» Exercise details: Each line starting at the one that contains "thumb tip: (911, 799)" and ending at the one that contains "index tip: (949, 902)" must be returned exactly, and the rest of the listing is left out.

····················

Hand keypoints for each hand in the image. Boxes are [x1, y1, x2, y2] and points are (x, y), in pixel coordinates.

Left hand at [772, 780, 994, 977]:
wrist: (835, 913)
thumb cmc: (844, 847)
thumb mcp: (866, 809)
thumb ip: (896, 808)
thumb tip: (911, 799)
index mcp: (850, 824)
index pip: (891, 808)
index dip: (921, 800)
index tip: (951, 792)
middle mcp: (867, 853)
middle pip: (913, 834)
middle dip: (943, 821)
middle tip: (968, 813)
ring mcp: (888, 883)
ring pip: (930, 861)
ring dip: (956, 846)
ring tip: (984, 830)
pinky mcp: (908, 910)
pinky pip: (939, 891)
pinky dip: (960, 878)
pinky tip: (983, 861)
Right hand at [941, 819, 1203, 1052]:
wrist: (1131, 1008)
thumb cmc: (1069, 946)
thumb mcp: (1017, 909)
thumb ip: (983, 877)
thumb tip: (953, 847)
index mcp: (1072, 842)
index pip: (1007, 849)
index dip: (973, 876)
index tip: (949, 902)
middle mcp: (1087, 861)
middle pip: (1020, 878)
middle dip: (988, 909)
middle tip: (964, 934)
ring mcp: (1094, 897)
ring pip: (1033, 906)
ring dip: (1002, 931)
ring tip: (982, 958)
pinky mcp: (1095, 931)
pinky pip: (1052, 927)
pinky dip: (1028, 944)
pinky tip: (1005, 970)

····················

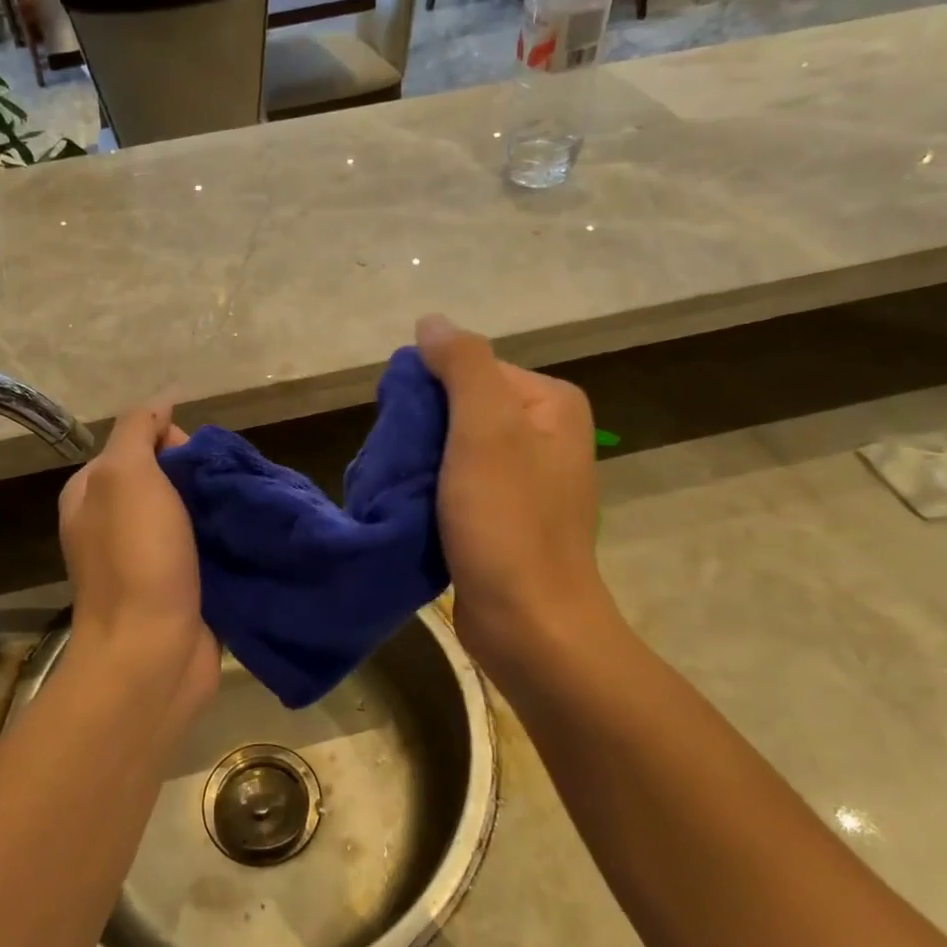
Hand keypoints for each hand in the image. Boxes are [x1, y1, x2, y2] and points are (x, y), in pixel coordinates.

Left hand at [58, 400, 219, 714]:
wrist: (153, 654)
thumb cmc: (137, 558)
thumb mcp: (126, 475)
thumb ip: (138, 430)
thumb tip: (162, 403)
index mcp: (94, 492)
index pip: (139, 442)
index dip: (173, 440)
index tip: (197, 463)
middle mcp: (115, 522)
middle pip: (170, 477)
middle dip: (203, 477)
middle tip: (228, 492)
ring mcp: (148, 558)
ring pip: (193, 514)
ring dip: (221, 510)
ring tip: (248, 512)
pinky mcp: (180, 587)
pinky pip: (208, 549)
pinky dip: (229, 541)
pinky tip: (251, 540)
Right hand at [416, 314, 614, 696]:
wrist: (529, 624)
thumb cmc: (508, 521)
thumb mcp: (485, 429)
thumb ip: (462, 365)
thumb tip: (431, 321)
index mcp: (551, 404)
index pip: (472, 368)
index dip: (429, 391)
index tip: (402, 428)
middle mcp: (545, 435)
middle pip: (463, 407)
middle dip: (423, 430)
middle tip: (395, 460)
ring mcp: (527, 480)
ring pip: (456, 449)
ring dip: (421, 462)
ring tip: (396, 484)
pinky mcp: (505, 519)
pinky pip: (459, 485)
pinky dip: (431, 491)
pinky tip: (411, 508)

····················

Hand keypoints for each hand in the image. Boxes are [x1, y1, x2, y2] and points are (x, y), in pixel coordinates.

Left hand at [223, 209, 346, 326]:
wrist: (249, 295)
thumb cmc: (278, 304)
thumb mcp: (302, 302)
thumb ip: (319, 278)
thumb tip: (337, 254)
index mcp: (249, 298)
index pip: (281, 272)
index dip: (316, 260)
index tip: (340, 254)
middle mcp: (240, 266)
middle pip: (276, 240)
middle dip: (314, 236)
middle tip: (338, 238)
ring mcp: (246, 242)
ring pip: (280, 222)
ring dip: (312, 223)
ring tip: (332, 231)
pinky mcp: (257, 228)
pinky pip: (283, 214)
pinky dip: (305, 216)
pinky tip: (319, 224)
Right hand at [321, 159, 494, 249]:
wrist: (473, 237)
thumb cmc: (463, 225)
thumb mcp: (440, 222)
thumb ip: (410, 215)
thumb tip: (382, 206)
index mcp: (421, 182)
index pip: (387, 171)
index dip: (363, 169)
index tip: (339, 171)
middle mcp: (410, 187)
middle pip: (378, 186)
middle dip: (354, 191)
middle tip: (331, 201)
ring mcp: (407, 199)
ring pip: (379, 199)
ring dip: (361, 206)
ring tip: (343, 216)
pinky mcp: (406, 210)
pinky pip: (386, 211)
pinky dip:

····················

» Solved problem:
thumb tip: (911, 799)
index mcp: (850, 824)
index pip: (891, 808)
index dip: (921, 800)
index tip: (951, 792)
middle mcp: (867, 853)
middle pip: (913, 834)
middle dip: (943, 821)
middle tip: (968, 813)
ring mcp: (888, 883)
ring pip: (930, 861)
ring dip: (956, 846)
ring tip: (984, 830)
pinky mcp: (908, 910)
pinky pip: (939, 891)
pinky dip: (960, 878)
pinky tip: (983, 861)
Right hand at [941, 819, 1203, 1052]:
wrist: (1131, 1008)
thumb cmc: (1069, 946)
thumb mcp: (1017, 909)
thumb ip: (983, 877)
thumb tip: (953, 847)
index mcp: (1072, 842)
index pip: (1007, 849)
index dip: (973, 876)
index tip: (949, 902)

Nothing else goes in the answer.